How the paternal methylome is protected from remodelling during development is unclear, but could be related to its chromatin state, as unlike mice, zebrafish sperm are not associated with protamines (Wu et al. 2011). Alternatively, the de novo mechanism that establishes the paternal DNA methylation pattern may also maintain it during early development, while also promoting a progressive resetting of the maternal methylome. In any case, the striking similarity between the ZGA-stage methylome and sperm methylome raises the additional intriguing possibility that the paternal DNA methylation pattern may avoid reprogramming throughout the entire zebrafish life-cycle. That is, after the paternal methylome is stably maintained until the ZGA-stage, when PGC specification occurs, it could subsequently be inherited through germ cell development to mature sperm, as the sperm methylome is near-identical to ZGA-stage cells (Fig 1).

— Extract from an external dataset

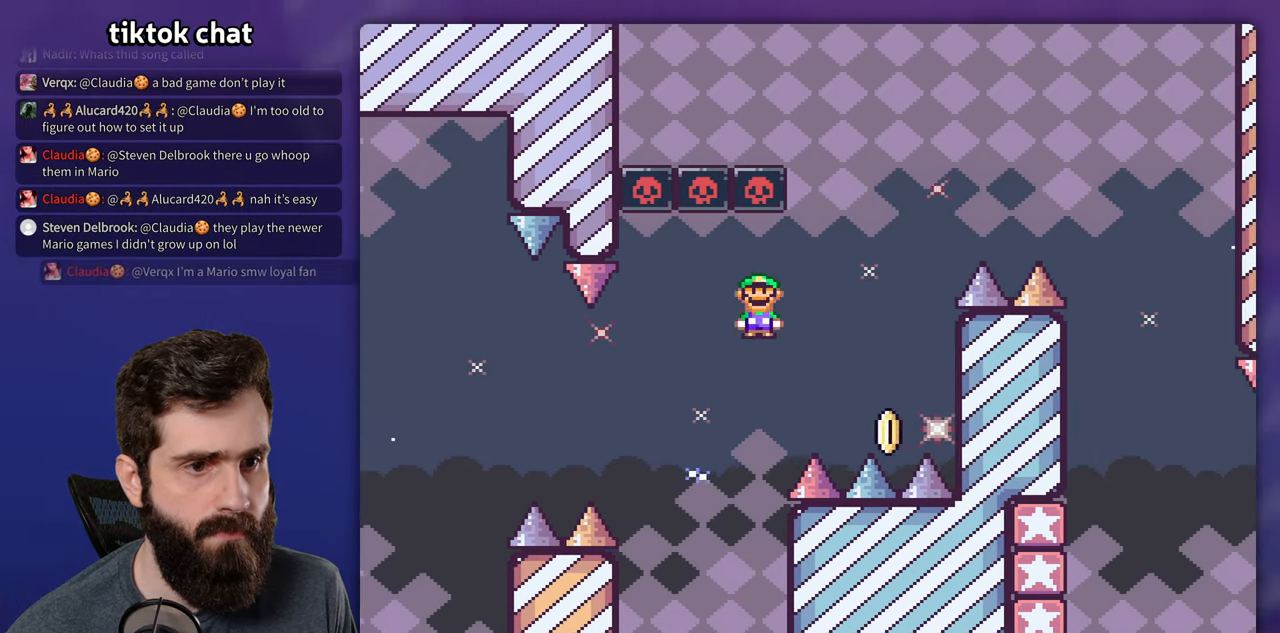
Gameplay with a controller (Nintendo layout); each line is a JSON object with the inputs held at the frame after it. "events" lists button and stick changes between this image and that frame as [ms after this image, input, new state], when the widget could be followed in between. Not read: A L3 R3.
{"buttons": ["X", "DPAD_RIGHT"], "events": [[233, "DPAD_RIGHT", "up"], [250, "DPAD_LEFT", "down"], [383, "DPAD_LEFT", "up"], [383, "DPAD_RIGHT", "down"]]}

If so, this suggests a potential route for transgenerational epigenetic inheritance through the paternal germline in zebrafish. However, it remains to be established that germline fated cells formed through the inheritance of ‘germplasm’ have a comparable methylome to their somatic fated neighbours at ZGA, and that it remains stable through germ cell development.

Overall the recent studies on zebrafish reveal a distinct strategy of vertebrate epigenetic reprogramming, which does not rely on comprehensive genome-wide DNA demethylation to generate a methylome that is competent to commit to all lineages. This may inform on the functional significance of the process in other vertebrates, where genome-wide demethylation may be a necessary requirement for establishing a permissive epigenetic state at just a few key genes. These studies illustrate that the regulation of epigenetic changes should be considered in the context of the diversity of development.